DIRECTIONS:
[a] Copy the post on Golf Gods and message shirts from "I believe you" up to and including "make a statement.".
[b] In the post on Golf Gods and message shirts, where does the writer offer merch designs online?
[c] Shorten the paragraph of the post on Golf Gods and message shirts that begins "Personally, I don't see it as a contradiction," and keep its main facts.

DOCUMENT SECTION:
** Begin **
Golf Gods as a brand is nothing like that. In fact, Golf Gods the brand is just like it says. It is “not your everyday golf brand.” It’s tongue in cheek humor. It’s not saying wear our brand and be like Mike. It’s not that kind of brand.

Personally, I don’t see it as a contradiction. I see Nike as a conceptual brand, as I shared in a livestream for my YouTube channel’s Bible study. Nike’s playing off the characteristic traits of a Greek goddess of victory and using mythological references to its running shoes and trainers in particular. I see Golf Gods making a brand based on golfer idioms and taking that running joke as far as they can run with it.

Not Afraid to Say It with My Shirt

I believe you can say a lot with your t-shirts or hoodies. They’re not just fashion statements.

I wrote on this concept about message merch, discussing merch designs that I offer online through Zazzle and other online shops.

You can use your fashion statement to make a statement.

Your personal style can stand out and make a statement about your personal stance on different things. And I find that cool about fashion and society in this day and age.

I’ve been known to wear some controversial shirts from time to time.

I say to say it and show it with your shirt.
** End **
DATA EXTRACT:
** Begin **
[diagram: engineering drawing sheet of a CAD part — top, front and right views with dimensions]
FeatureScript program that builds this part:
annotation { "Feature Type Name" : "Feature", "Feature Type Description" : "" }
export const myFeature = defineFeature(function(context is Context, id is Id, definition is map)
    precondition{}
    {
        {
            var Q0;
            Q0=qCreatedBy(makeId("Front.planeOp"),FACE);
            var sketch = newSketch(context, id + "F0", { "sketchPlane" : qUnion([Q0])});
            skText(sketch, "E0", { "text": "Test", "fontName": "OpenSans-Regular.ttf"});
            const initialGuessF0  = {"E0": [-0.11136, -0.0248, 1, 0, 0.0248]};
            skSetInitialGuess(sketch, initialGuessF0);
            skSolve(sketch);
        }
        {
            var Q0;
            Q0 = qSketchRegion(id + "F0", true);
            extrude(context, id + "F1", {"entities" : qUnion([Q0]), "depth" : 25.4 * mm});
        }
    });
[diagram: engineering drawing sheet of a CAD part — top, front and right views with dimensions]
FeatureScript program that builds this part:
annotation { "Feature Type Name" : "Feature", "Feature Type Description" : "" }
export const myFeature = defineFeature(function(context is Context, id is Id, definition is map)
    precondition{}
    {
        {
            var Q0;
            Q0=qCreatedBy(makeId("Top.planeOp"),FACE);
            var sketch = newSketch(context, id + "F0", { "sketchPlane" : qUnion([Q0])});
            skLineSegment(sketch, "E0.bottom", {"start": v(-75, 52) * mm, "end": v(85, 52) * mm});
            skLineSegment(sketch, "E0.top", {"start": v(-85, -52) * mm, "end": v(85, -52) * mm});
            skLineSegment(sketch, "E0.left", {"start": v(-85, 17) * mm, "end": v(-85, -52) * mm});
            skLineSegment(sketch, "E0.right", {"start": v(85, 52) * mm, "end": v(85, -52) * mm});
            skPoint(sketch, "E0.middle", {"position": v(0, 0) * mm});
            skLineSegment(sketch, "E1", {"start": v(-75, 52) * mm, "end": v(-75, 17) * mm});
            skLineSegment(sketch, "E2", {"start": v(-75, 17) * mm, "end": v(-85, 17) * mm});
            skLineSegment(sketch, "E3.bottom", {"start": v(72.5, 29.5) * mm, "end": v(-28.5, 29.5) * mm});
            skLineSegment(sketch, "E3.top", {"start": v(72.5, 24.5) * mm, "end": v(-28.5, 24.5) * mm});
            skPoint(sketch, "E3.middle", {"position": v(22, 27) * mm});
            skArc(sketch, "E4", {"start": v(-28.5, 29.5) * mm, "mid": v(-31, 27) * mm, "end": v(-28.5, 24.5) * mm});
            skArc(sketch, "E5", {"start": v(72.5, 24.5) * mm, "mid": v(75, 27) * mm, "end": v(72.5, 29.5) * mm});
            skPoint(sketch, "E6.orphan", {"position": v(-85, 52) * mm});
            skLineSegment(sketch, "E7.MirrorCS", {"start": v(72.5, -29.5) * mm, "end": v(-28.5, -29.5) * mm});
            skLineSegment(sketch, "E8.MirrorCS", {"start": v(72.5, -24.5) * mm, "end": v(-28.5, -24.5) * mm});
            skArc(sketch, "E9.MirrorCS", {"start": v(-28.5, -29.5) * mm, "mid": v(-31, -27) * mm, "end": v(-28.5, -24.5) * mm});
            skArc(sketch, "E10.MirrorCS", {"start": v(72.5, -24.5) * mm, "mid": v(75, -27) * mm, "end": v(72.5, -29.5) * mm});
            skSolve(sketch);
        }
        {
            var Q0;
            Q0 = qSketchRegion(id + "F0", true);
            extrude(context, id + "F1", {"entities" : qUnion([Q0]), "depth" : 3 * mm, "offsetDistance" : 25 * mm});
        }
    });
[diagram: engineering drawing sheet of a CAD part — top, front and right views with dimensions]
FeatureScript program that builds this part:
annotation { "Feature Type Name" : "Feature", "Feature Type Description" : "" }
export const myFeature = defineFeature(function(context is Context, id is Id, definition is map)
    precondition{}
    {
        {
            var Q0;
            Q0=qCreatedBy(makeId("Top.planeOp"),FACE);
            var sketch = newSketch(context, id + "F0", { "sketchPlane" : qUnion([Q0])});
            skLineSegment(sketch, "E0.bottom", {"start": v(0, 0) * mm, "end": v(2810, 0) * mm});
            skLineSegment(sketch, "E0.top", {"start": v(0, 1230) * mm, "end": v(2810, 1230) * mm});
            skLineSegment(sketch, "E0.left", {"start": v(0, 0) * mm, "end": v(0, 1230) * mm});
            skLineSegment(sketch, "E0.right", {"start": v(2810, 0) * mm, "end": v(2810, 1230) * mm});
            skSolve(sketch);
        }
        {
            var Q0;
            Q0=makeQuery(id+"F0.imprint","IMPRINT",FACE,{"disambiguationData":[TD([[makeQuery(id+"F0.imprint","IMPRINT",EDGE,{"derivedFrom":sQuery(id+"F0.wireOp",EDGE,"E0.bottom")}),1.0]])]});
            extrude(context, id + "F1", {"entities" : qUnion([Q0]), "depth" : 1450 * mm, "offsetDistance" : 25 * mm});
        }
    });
** End **
ANSWER LIST:
[a]
I believe you can say a lot with your t-shirts or hoodies. They’re not just fashion statements.

I wrote on this concept about message merch, discussing merch designs that I offer online through Zazzle and other online shops.

You can use your fashion statement to make a statement.

[b] Through Zazzle and other online shops.

[c] I see no contradiction. Nike is a conceptual brand, as I said in a livestream for my YouTube channel's Bible study. It draws on the traits of a Greek goddess of victory and uses mythological references, especially for its running shoes and trainers. Golf Gods builds its brand on golfer idioms and takes that running joke as far as it can.